__Instructions for the task__:
Skip the images and restate every line of the records exactly.

__Provided material__:
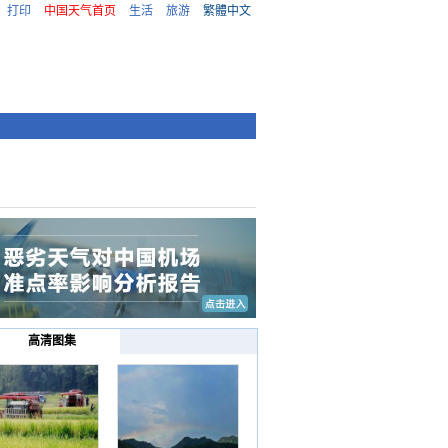
打印
中国天气首页
生活
旅游
繁體中文
高清图集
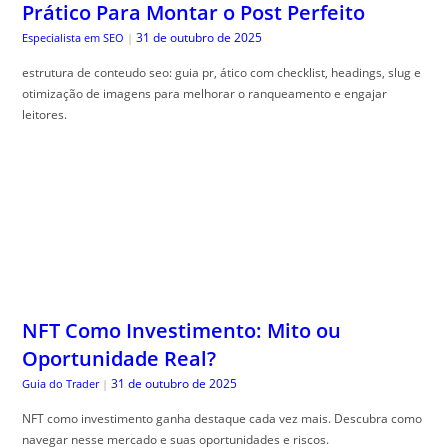
Prático Para Montar o Post Perfeito
31 de outubro de 2025
Especialista em SEO
|
estrutura de conteudo seo: guia pr, ático com checklist, headings, slug e
otimização de imagens para melhorar o ranqueamento e engajar
leitores.
NFT Como Investimento: Mito ou
Oportunidade Real?
31 de outubro de 2025
Guia do Trader
|
NFT como investimento ganha destaque cada vez mais. Descubra como
navegar nesse mercado e suas oportunidades e riscos.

__Answer section__:
打印
中国天气首页
生活
旅游
繁體中文
高清图集
Prático Para Montar o Post Perfeito
31 de outubro de 2025
Especialista em SEO
|
estrutura de conteudo seo: guia pr, ático com checklist, headings, slug e
otimização de imagens para melhorar o ranqueamento e engajar
leitores.
NFT Como Investimento: Mito ou
Oportunidade Real?
31 de outubro de 2025
Guia do Trader
|
NFT como investimento ganha destaque cada vez mais. Descubra como
navegar nesse mercado e suas oportunidades e riscos.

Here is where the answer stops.